Company employees also have assisted with landscaping, painting and cleaning some of our program buildings.
Youth groups from schools, churches and other community organizations have also coordinated drives for food and other needs, and have helped out in the community garden. Individual volunteers have been involved in a number of ways including organizing food distribution bags at our Family Support Center, assisting with the Agape Center (HIV/AIDS Support) Food pantry and meal preparation, and helping to serve clients through our Volunteer Income Tax Assistance (VITA) program.
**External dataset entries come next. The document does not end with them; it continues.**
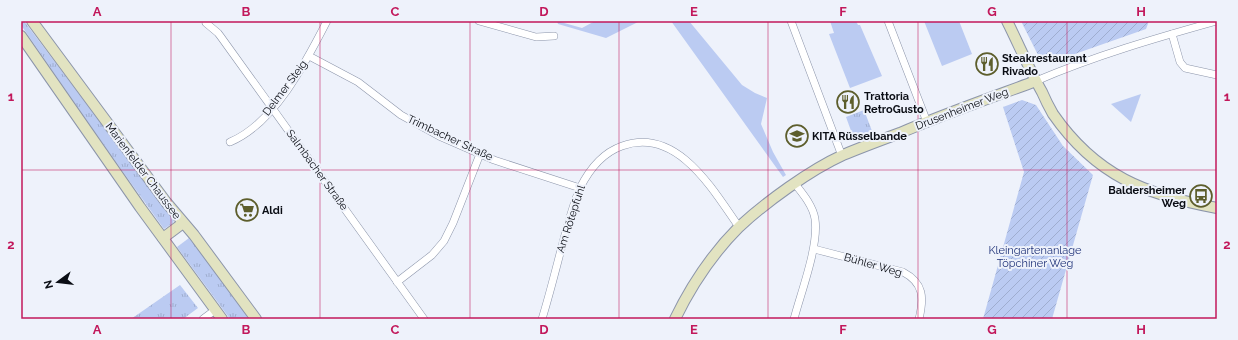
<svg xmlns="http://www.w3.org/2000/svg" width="1238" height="340" font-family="Raleway,sans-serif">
	<defs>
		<pattern id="grass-tufts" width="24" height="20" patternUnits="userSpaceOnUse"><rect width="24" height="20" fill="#bbcbf2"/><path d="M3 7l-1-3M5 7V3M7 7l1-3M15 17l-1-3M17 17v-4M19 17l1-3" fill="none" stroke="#9fadcf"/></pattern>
		<pattern id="garden-furrows" width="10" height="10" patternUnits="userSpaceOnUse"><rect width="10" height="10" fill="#bbcbf2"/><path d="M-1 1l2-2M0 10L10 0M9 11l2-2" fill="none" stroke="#9fadcf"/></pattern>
	</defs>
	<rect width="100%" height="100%" fill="#eef2fb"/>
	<!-- grass -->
	<g fill="url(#grass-tufts)">
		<path d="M21 21H24L174 220 173 223 164 229C115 162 68 94 21 25Z"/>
		<path d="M864 110 872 131 854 139 846 117Z"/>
		<path d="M189 238 209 262 251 319H230L177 247Z"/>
		<path d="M180 285 198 308 183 319H131Z"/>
	</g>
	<!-- park -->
	<g fill="#bbcbf2">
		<path d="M557 21 582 28 595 21H640L606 38 558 24Z"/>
		<path d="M671 21H689L742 85 755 93 767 98 761 124 773 152 786 175 783 177Z"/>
		<path d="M830 21H856L858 25H860L882 76 850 88 829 34 834 33Z"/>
		<path d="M924 21H959L972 54 942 66Z"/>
		<path d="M1141 94 1131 122 1111 104Z"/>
	</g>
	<!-- garden -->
	<g fill="url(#garden-furrows)">
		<path d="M1021 21H1149L1146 29 1052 62 1039 57Z"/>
		<path d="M1022 100 1036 105 1063 146 1093 175 1052 319H983L1024 172 1003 107Z"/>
	</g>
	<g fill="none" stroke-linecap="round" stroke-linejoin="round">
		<!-- street casing -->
		<g stroke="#8c95aa" stroke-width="8">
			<g id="street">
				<path d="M479 21 536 37 554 36"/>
				<path d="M791 21 842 156"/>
				<path d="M888 21 927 122"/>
				<path d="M206 23 218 33 221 37 424 319"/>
				<path d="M1172 34 1180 62 1185 68 1217 75"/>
				<path d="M309 56 358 82 401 115 439 136 494 160 580 188"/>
				<path d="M1036 81C1094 56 1156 38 1217 21"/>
				<path d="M230 142C274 124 306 62 327 21"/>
				<path d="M814 249 903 272C924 283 924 298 919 319"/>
				<path d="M397 282 432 255 444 241 453 223 480 154"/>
				<path d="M203 319 215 310"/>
				<path d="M542 319C551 290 558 260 566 231 570 217 574 202 580 188 589 170 602 153 622 146 677 126 713 190 739 227"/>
				<path d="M794 319C801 292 819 246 815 219 813 206 803 194 795 184"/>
			</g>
		</g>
		<!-- secondary casing -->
		<g stroke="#8c95aa" stroke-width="12">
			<g id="secondary">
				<path d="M32 21 166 202 194 235 256 319"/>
				<path d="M1007 21C1019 45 1029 69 1042 92 1045 99 1049 107 1053 114 1096 176 1146 195 1217 208"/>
				<path d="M21 36 140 207 222 319"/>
				<path d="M163 238 183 223"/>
				<path d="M675 319C691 286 713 253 739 227 766 202 810 170 843 155 862 147 881 140 900 133 944 114 990 98 1036 81"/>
			</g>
		</g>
		<!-- street -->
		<use href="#street" stroke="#fff" stroke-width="7"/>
		<!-- secondary -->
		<use href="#secondary" stroke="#e2e3c1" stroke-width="10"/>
	</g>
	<!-- grid -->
	<path fill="none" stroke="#c2185b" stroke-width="1" stroke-opacity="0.55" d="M171 21V319M320 21V319M470 21V319M619 21V319M768 21V319M918 21V319M1067 21V319M21 170H1217"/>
	<!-- icons -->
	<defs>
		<g id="restaurant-ring" transform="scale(1.15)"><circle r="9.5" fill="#eef2fb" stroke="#5d5e2c" stroke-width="1.5"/><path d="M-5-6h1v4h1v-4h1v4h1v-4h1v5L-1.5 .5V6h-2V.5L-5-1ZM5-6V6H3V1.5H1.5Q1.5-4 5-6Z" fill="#5d5e2c"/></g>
		<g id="school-ring" transform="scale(1.15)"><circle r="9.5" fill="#eef2fb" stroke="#5d5e2c" stroke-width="1.5"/><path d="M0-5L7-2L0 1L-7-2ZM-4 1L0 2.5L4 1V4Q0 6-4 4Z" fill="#5d5e2c"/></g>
		<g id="bus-ring" transform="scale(1.15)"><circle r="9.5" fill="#eef2fb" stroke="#5d5e2c" stroke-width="1.5"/><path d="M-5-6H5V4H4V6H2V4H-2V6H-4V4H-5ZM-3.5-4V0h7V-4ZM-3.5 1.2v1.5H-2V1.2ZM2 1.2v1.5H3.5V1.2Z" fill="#5d5e2c"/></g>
		<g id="supermarket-ring" transform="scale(1.15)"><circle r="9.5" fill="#eef2fb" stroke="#5d5e2c" stroke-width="1.5"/><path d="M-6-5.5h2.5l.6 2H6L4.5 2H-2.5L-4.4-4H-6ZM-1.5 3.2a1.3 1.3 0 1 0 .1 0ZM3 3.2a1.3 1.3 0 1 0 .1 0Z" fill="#5d5e2c"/></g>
	</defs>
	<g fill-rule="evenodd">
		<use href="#restaurant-ring" x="987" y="64"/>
		<use href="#restaurant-ring" x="848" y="102"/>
		<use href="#school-ring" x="797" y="136"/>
		<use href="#bus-ring" x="1201" y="196"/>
		<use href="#supermarket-ring" x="247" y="210"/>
	</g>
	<g text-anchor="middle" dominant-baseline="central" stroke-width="4" stroke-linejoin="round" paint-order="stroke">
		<!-- poi labels -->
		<g font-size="11" font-weight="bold" fill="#0a0d14" stroke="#eef2fb" text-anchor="start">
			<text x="1002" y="58">Steakrestaurant<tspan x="1002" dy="13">Rivado</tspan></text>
			<text x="864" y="96">Trattoria<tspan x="864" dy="13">RetroGusto</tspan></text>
			<text x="812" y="136">KITA Rüsselbande</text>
			<text x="1186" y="190" text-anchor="end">Baldersheimer<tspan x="1186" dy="13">Weg</tspan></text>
			<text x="262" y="210">Aldi</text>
		</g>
		<!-- street labels -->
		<g font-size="11" fill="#0a0d14" stroke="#eef2fb">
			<text transform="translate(285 88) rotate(-53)">Delmer Steig</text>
			<text transform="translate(962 109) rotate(-21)">Drusenheimer Weg</text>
			<text transform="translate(450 138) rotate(25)">Trimbacher Straße</text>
			<text transform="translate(317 170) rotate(54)">Salmbacher Straße</text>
			<text transform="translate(143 171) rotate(53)">Marienfelder Chaussee</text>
			<text transform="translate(571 219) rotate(-72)">Am Rötepfuhl</text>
			<text transform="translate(873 265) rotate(16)">Bühler Weg</text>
		</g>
		<!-- park labels -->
		<g font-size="11" fill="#203379" stroke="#eef2fb">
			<text x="1035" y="250">Kleingartenanlage<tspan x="1035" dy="13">Töpchiner Weg</tspan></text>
		</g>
	</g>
	<!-- border -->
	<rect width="1238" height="340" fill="none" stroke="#eef2fb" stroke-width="44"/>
	<!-- north arrow -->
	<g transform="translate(58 282) rotate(255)" stroke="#eef2fb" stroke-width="3" paint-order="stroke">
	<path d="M0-3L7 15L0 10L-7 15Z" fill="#0a0d14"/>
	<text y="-6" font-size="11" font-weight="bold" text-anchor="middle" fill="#0a0d14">N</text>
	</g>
	<rect x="22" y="22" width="1194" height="296" fill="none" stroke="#c2185b" stroke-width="1.5"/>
	<g font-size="13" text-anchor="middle" font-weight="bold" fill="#c2185b">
		<text x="97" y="16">A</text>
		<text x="246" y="16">B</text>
		<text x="395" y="16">C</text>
		<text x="544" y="16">D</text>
		<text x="694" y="16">E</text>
		<text x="843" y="16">F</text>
		<text x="992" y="16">G</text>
		<text x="1141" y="16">H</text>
		<text x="11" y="101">1</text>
		<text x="1227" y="101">1</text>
		<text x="11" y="249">2</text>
		<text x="1227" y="249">2</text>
		<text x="97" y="334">A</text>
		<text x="246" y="334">B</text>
		<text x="395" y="334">C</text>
		<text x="544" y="334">D</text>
		<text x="694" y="334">E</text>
		<text x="843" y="334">F</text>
		<text x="992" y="334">G</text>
		<text x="1141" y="334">H</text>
	</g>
</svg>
Volunteers are also involved in helping with our special events. The individuals and families we serve have many needs. We welcome and appreciate the assistance of volunteers to support the work we do.

PBN: What are your plans for growth as a single agency in the years ahead?
LESSING
: We will continue to diversify our array of practical services to better serve the local population in Woonsocket and throughout Northern Rhode Island.
Our continued focus will be to empower people to acquire the skills and supportive relationships in the community to improve their economic and emotional well-being. One example is a merger we recently completed with a Woonsocket-based organization providing literacy services called Project Learn. The founder and executive director of this unique organization developed evidence-based programs to address the needs of individuals with low-literacy and often undiagnosed learning disorders. As part of our continuum, Project Learn will strengthen our efforts to serve people comprehensively as people with low literacy or learning difficulties often feel pushed to the margins of the community.
The other point we believe is critical is that no organization is an island. While we will continue working to serve people comprehensively because we believe empirically that is what works, we will need other partners in order to achieve this practice objective. This has been a huge problem in Rhode Island and one reason why individuals and families that come in contact with the human service system have seen it as fragmented and broken.
Coming full circle, this has been the rationale for creating Community Care Alliance. Whereas many mergers and consolidations are often about acquisition, this one has been about creating an organizational practice model that underscores the value and dignity of the people we serve.